[Saved data entries]
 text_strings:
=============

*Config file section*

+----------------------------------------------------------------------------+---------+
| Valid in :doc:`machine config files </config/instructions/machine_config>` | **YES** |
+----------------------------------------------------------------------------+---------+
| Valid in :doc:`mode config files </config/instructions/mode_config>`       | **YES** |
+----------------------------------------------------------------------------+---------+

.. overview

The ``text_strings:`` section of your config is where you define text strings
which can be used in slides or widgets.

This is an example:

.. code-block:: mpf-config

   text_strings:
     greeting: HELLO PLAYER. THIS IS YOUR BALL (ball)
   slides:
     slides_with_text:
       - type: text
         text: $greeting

==

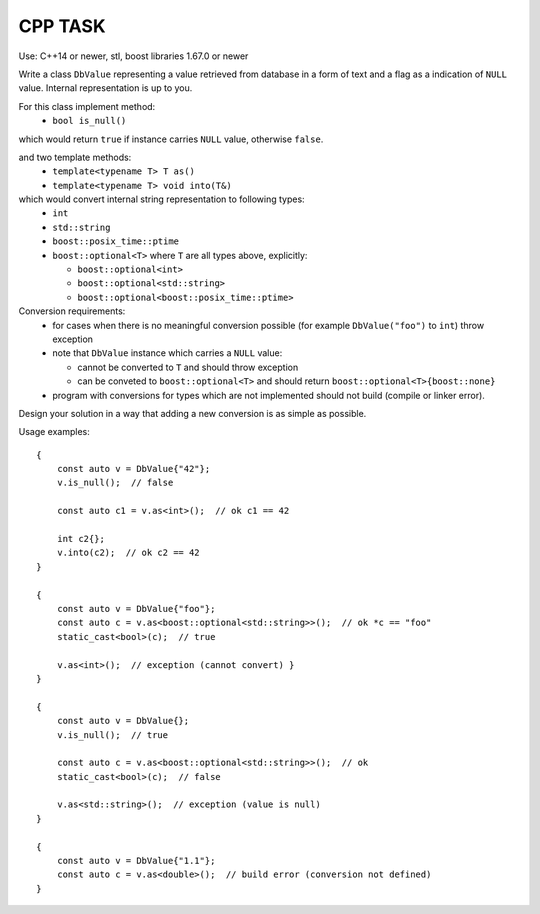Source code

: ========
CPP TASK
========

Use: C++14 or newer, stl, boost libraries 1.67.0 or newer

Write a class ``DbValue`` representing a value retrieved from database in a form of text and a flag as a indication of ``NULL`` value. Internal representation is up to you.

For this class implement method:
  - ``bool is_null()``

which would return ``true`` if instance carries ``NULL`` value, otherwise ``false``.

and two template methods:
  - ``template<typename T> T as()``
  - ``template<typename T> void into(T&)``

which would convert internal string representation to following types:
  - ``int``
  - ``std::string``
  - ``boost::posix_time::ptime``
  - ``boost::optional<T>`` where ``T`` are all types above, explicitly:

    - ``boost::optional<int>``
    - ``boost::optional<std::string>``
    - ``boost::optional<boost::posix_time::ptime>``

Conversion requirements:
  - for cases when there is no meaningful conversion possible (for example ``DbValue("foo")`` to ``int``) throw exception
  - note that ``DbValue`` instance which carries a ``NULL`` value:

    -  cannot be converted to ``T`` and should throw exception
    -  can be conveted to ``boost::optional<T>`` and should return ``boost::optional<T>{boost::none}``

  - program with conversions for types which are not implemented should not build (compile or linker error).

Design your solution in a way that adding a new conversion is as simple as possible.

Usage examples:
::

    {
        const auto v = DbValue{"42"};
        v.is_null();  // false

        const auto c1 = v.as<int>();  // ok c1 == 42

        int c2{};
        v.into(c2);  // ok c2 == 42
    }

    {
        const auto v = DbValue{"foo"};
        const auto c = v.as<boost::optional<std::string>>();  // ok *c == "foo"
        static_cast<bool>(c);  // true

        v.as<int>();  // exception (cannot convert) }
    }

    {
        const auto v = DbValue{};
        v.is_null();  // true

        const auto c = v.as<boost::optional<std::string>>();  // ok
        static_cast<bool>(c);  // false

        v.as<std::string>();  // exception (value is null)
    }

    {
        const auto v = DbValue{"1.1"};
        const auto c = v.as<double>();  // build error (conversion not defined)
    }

---

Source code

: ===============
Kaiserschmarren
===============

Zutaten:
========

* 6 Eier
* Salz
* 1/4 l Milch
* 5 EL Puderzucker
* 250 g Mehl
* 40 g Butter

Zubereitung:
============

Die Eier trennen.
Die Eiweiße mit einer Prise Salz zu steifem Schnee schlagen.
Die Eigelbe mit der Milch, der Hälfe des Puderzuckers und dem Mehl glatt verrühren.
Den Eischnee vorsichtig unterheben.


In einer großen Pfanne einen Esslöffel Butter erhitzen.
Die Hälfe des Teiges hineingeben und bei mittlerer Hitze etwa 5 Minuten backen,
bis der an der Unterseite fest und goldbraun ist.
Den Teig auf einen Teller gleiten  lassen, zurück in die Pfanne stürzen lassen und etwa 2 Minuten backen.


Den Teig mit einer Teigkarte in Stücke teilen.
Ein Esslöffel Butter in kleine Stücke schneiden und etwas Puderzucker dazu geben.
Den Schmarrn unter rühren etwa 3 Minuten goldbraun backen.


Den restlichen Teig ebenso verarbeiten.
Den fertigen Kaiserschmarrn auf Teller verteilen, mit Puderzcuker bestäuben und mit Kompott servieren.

* WORK INSTRUCTIONS
Each line of the data above that contains "exception" counts once; report the total alone.

* SOLUTION FOR THIS PROBLEM
4